Tuesday, May 15, 2018

The Historic Opening of the American Embassy in Jerusalem


In 1995, the United States Congress, on a bipartisan basis, passed the "Jerusalem Embassy Act," based on explicit findings written into the law, in which the Congress found that:

(1) every nation, under international law and custom, may designate its own capital;
(2) Jerusalem is the seat of Israel’s President, Parliament, and Supreme Court, and the spiritual center of Judaism;
(3) since 1967, it has been a united city administered by Israel, and persons of all religious faiths have been guaranteed full access to holy sites within the city; and
(4) Congress ‘‘strongly believes that Jerusalem must remain an undivided city in which the rights of every ethnic and religious group are protected.”

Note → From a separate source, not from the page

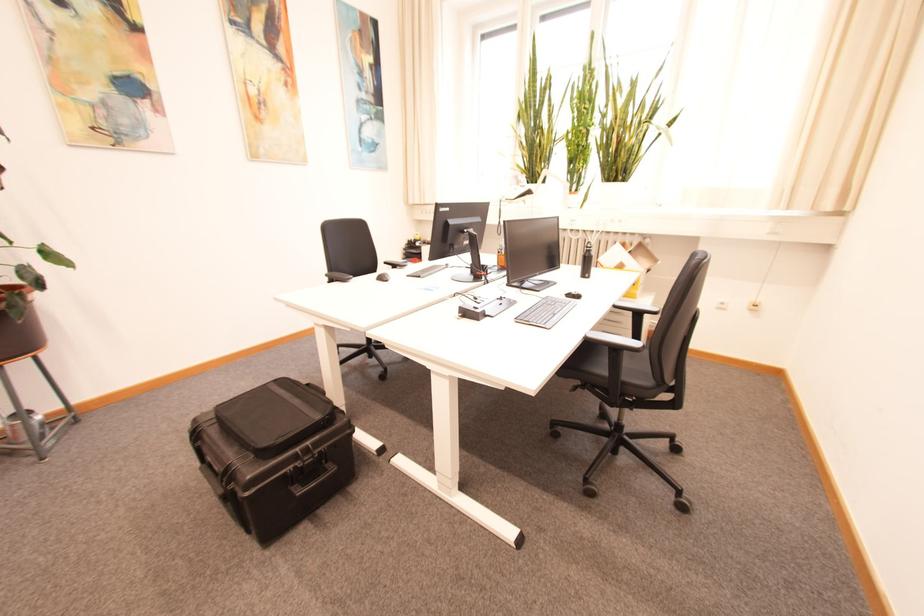
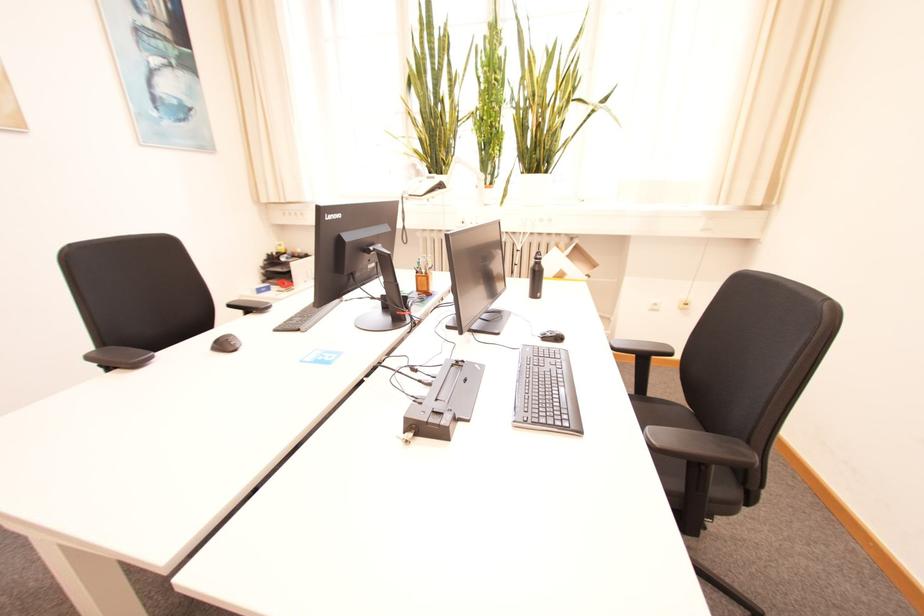
Question: The camera is either moving clockwise (left) or counter-clockwise (right) around the object. The first image is from the beginning of the video and the second image is from the end. Is the camera moving left or right when shooting the video?

Choices:
 (A) Left
 (B) Right

Answer: (A)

The law provided that "Jerusalem should be recognized as the capital of the State of Israel; and the United States Embassy in Israel should be established in Jerusalem no later than May 31, 1999."

Every president since then has promised during his presidential campaign to implement that law, but until yesterday, it remained unimplemented. Yesterday -- 23 years after that law was enacted -- it became a reality.

It is a historic day for Israel, for the American-Israeli alliance, and for those who recognize that peace in the region requires -- as both Republicans and Democrats legislated two-and-a-half decades ago -- recognition of an undivided city, in which the rights of every ethnic and religious group should be protected, as they have been for the last 50 years by the State of Israel, after the city was reunited by Israel.